Materials provided:
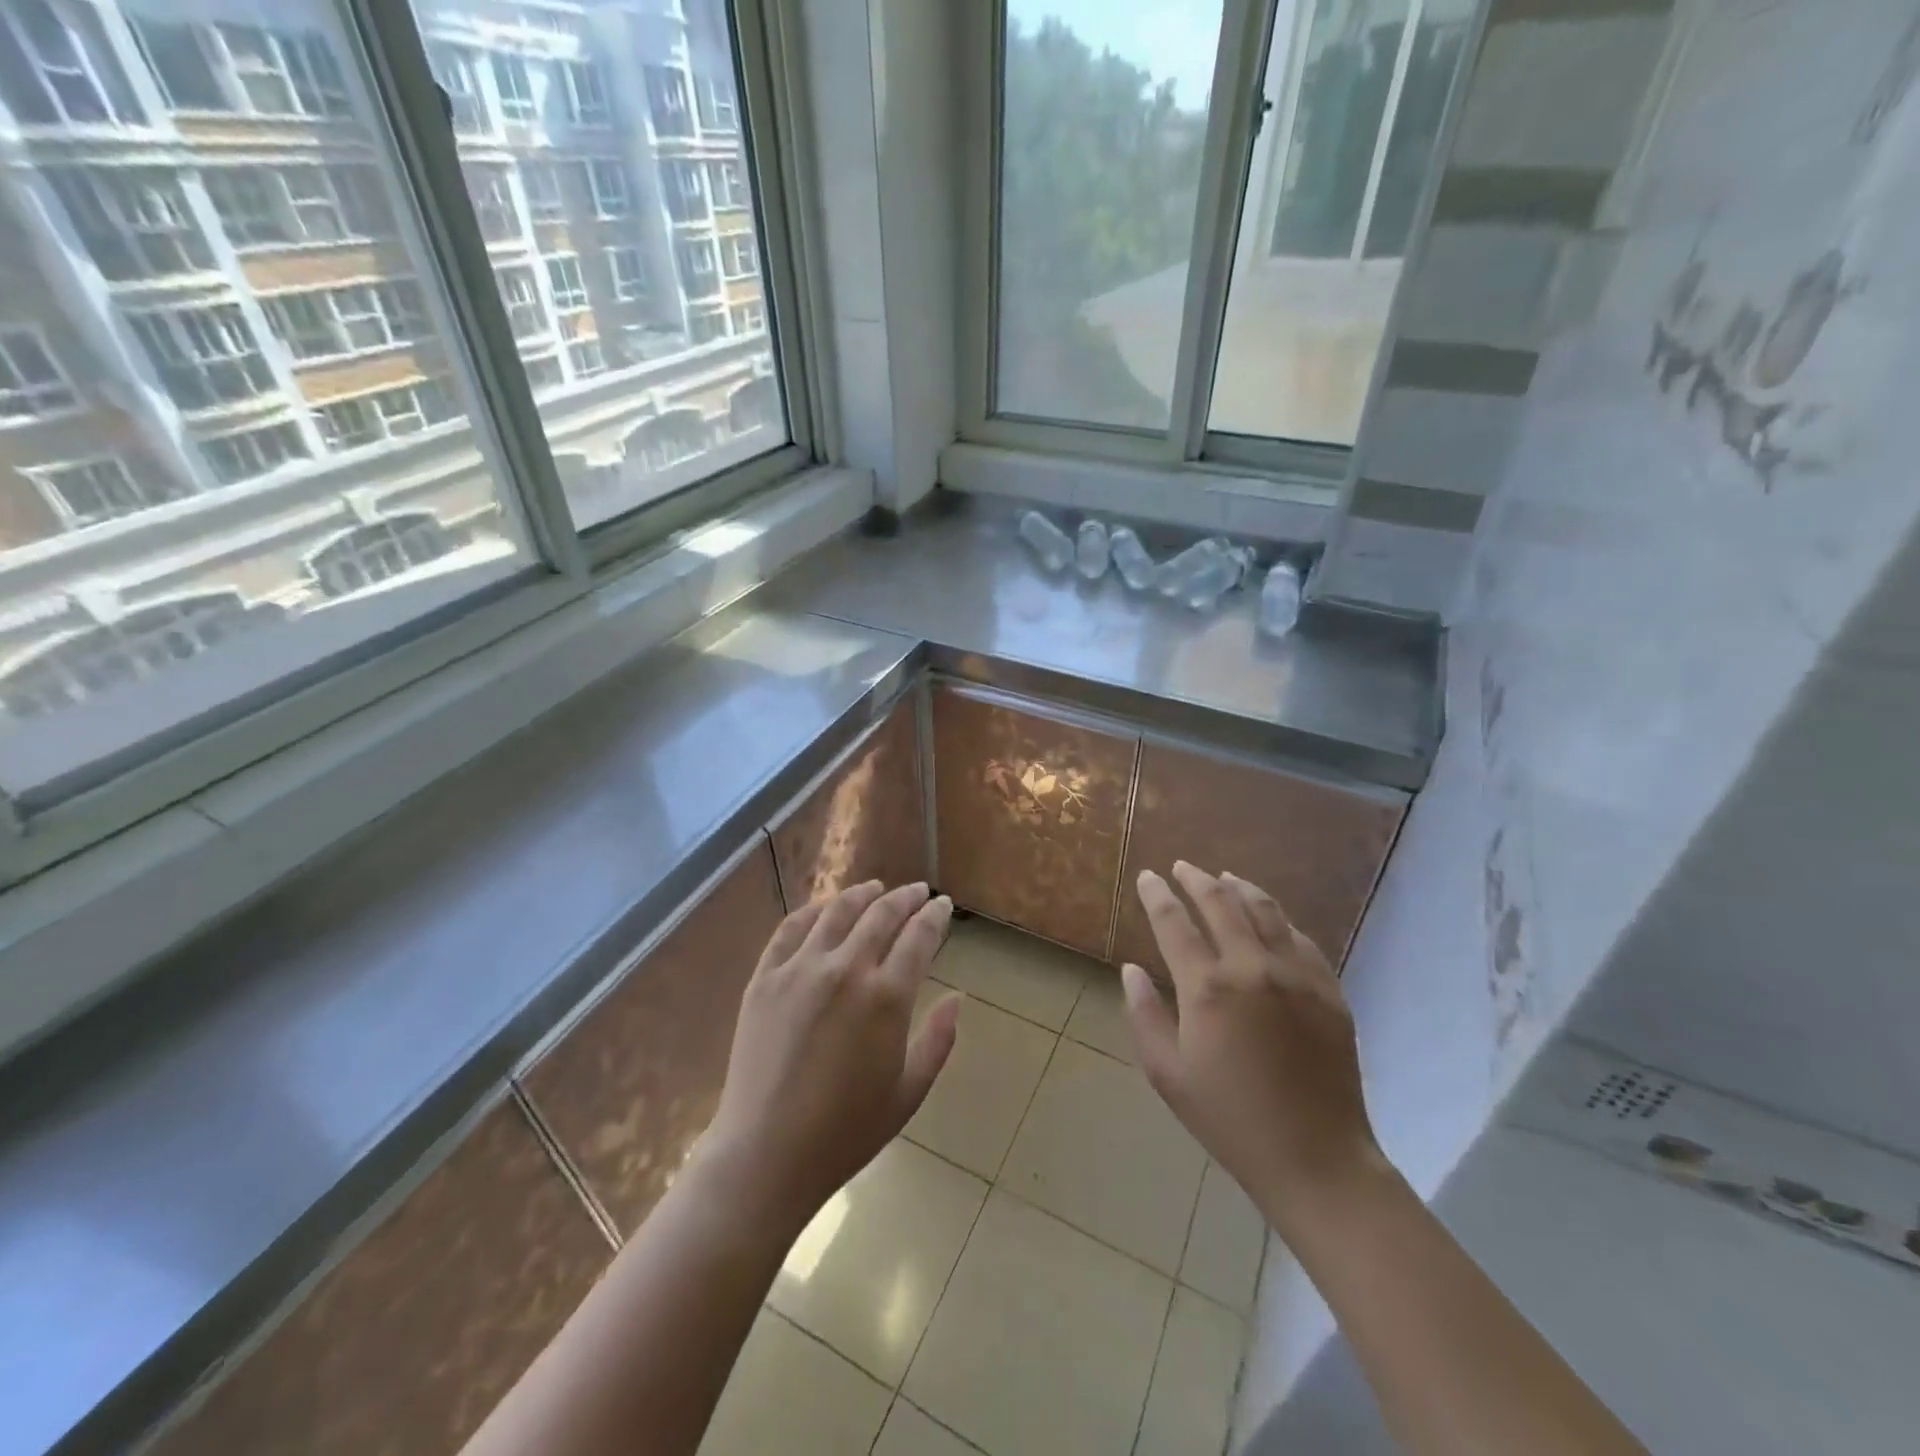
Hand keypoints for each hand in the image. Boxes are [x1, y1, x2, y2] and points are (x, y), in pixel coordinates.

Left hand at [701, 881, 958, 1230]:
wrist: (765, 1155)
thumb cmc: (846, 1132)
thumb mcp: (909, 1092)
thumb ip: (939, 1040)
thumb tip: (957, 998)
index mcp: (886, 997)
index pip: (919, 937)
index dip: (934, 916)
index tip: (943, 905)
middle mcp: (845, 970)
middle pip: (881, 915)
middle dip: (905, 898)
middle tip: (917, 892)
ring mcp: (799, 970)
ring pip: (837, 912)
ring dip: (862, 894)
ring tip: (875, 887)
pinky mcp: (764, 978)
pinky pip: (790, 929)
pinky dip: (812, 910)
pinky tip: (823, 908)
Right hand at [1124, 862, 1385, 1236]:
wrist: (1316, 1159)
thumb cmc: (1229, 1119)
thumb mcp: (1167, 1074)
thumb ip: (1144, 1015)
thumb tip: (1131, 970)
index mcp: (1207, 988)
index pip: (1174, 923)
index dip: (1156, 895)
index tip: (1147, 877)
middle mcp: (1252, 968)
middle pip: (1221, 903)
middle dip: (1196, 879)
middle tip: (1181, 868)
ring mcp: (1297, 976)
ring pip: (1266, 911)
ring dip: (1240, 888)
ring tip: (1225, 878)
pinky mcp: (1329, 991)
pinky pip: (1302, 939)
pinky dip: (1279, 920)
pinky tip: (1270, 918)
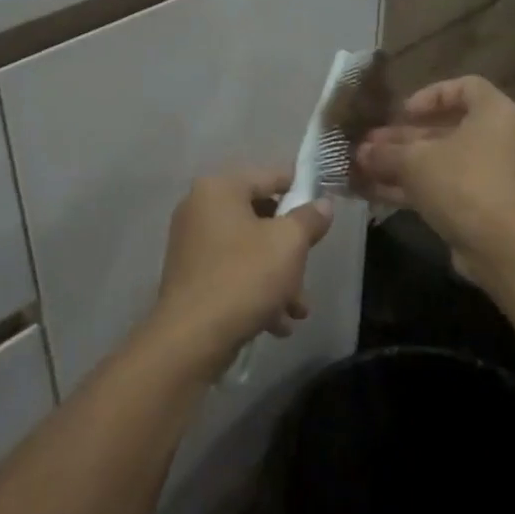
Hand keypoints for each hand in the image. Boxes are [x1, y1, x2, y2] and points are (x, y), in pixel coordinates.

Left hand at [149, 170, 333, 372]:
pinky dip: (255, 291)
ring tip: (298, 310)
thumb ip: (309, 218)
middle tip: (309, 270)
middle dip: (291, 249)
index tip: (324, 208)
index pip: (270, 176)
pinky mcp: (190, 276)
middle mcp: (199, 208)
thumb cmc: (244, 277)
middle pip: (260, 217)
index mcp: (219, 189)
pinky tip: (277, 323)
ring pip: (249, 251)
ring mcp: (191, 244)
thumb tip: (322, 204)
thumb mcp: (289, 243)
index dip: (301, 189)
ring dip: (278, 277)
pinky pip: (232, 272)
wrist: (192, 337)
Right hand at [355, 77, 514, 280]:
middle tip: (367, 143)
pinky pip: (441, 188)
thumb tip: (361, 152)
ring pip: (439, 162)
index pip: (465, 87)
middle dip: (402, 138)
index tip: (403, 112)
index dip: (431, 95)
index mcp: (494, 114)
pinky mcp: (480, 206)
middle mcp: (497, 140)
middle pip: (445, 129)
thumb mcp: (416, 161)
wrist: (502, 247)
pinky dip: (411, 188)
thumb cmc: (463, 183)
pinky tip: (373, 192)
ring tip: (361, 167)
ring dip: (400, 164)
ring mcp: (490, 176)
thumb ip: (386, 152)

---

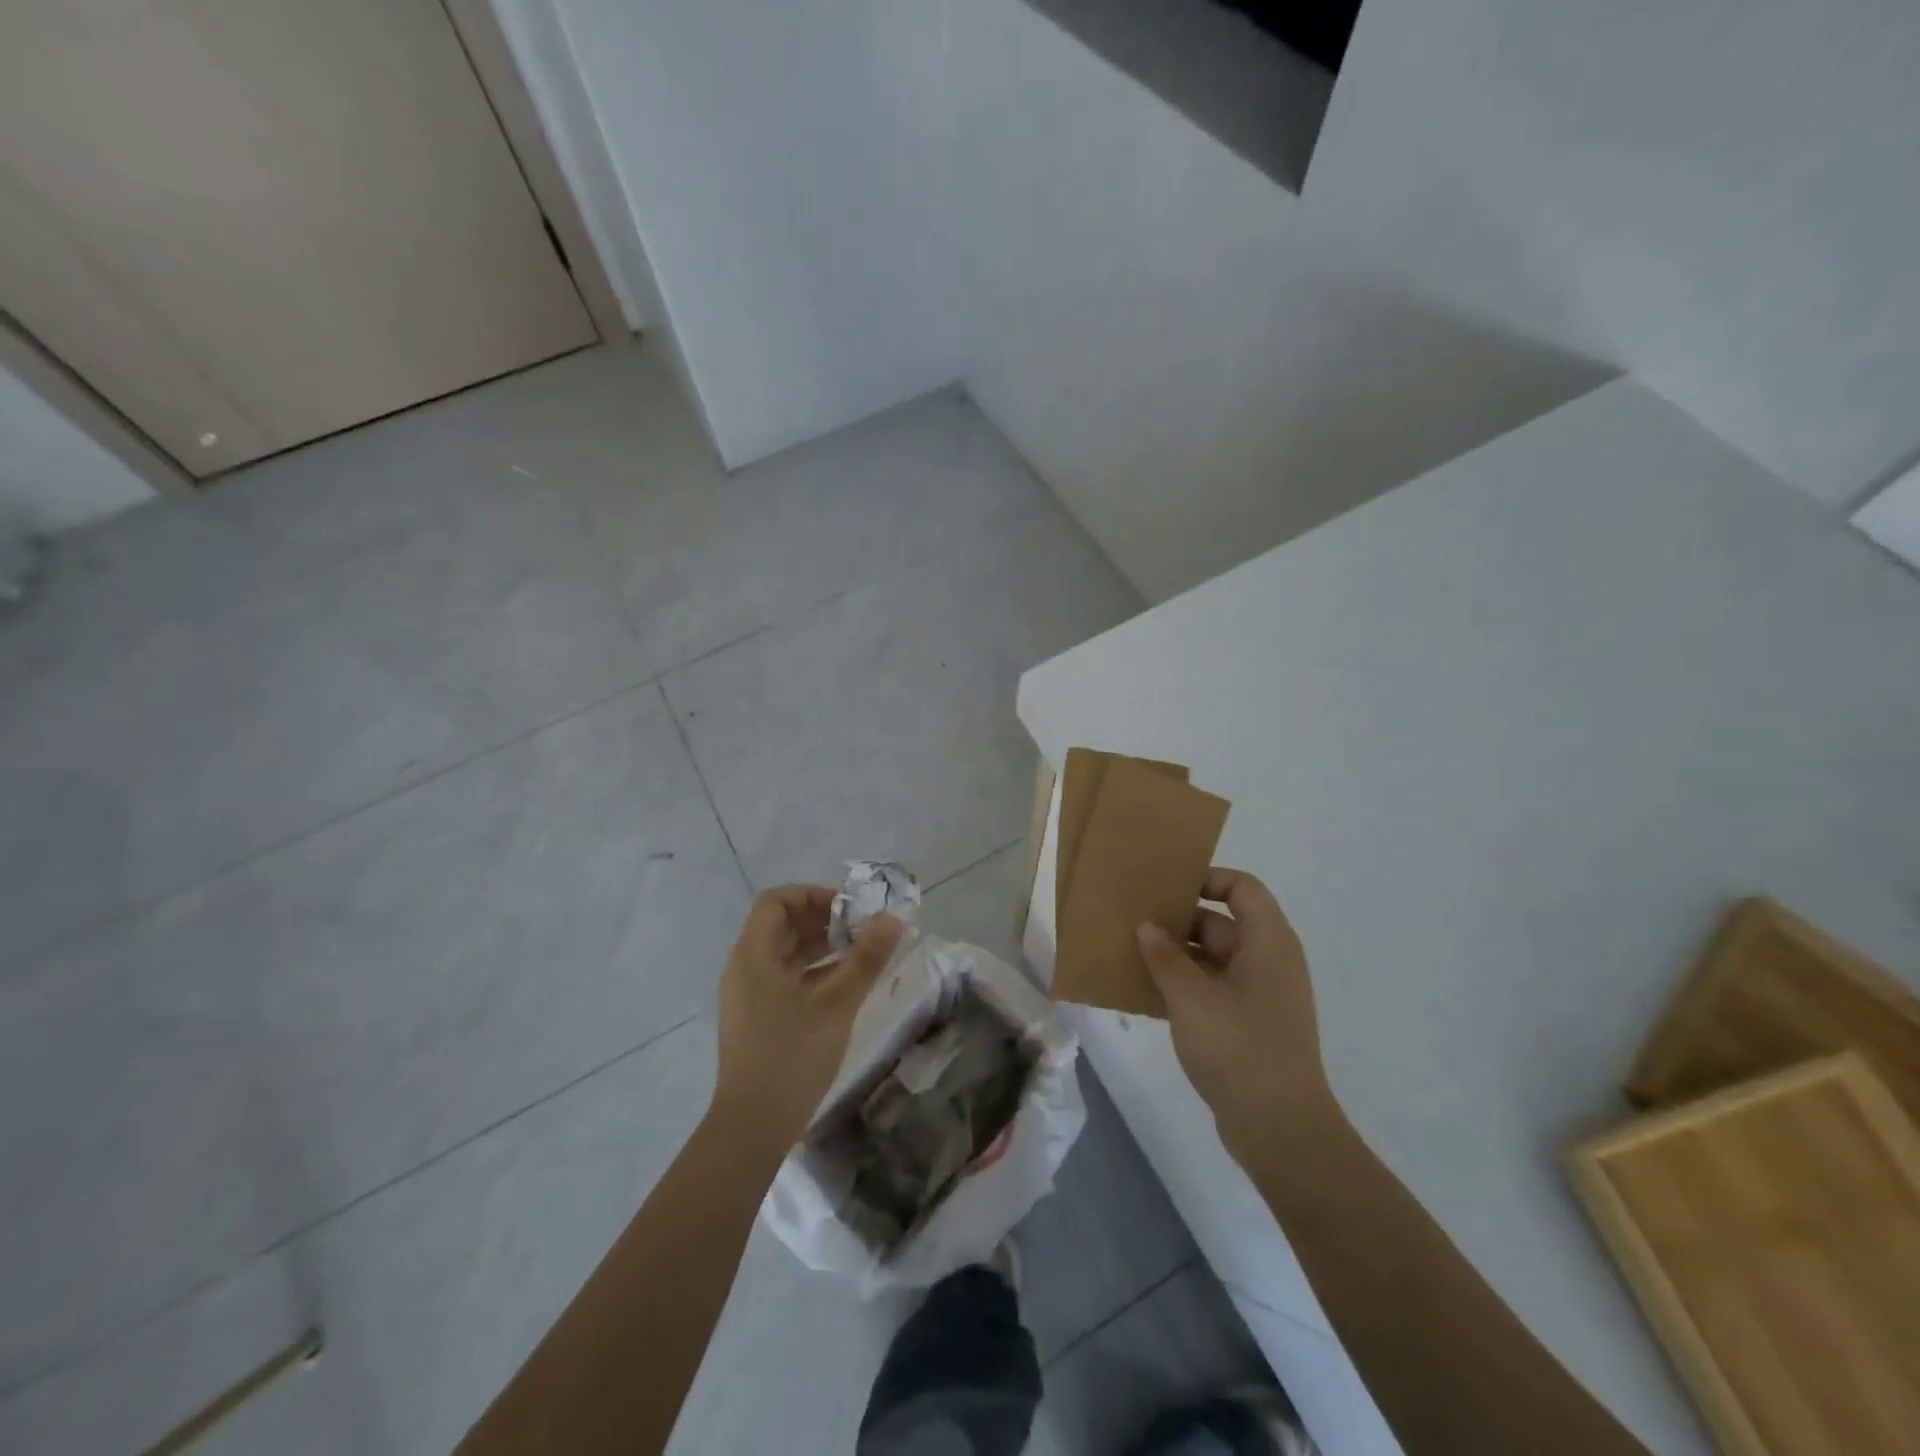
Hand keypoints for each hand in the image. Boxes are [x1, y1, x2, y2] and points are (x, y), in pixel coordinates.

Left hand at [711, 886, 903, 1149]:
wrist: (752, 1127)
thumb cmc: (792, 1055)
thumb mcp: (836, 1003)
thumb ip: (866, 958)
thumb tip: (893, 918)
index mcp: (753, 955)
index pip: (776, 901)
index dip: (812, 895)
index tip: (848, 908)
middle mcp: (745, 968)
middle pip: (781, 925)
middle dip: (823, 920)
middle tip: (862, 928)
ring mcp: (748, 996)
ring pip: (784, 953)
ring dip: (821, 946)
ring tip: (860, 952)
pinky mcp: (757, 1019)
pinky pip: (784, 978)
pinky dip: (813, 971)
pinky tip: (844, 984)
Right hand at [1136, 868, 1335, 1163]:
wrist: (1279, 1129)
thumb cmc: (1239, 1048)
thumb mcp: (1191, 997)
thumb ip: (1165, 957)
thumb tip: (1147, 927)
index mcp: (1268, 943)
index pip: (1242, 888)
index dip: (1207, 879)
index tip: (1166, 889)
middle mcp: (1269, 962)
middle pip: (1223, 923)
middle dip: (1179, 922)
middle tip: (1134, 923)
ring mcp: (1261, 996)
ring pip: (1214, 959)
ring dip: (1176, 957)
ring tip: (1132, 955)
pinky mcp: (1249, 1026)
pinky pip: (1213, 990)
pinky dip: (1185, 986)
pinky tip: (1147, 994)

...

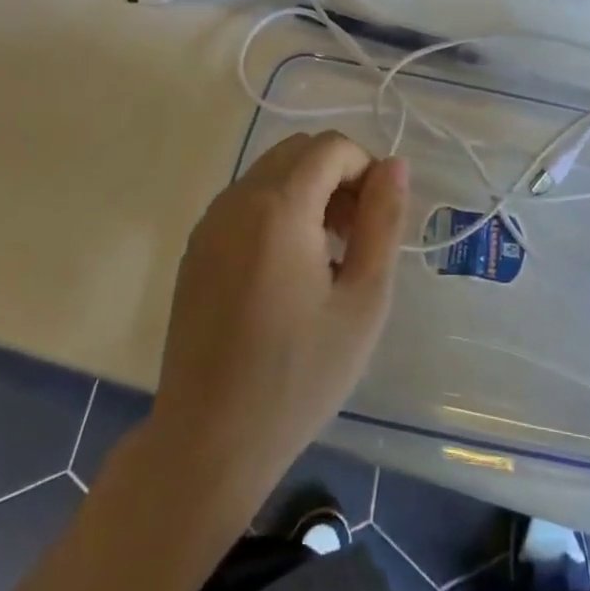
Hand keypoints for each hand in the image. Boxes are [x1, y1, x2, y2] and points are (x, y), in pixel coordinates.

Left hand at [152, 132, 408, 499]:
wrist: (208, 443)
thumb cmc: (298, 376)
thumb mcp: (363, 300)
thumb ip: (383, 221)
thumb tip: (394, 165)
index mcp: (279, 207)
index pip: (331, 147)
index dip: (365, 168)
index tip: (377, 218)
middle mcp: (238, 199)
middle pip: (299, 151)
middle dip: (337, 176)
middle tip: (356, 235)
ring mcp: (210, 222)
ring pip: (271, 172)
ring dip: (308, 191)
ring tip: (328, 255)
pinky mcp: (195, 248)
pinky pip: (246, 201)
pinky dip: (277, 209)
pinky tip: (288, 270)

Activity: Although the records above contain pictures, the copy should not; retype exactly the lines from the one containing "pinky mcp: (1329, 991)" through the one containing "thumb tip: (361, 152)".

Output of the task:
pinky mcp: (1329, 991)
pinky pip: (1302, 939)
pinky dip: (1279, 920)
pinky tip: (1270, 918)
Hand keypoints for each hand in the image. Boxes are [x1, y1, x2, y2] and points are (x, y), in pixel coordinates.

Left hand at [149, 170, 333, 372]:
pinky dip: (255, 291)
ring tip: (298, 310)
thumb ip: (309, 218)
middle tip: (309, 270)
middle dip: (291, 249)
index tip: (324, 208)
index pip: (270, 176)
pinky mcp: (190, 276)
middle mcp: (199, 208)
thumb cmc: (244, 277)
middle pip: (260, 217)
index mcp: (219, 189)
pinky tip: (277, 323)
ring pip: (249, 251)
ring mcp: (191, 244)
thumb tip: (322, 204)
thumb mcp: (289, 243)
index dip: (301, 189)
ring dip: (278, 277)
pinky pip: (232, 272)
wrist: (192, 337)
Right hand at [355, 77, 514, 280]:
middle tip: (367, 143)
pinky pip: (441, 188)
thumb tip: (361, 152)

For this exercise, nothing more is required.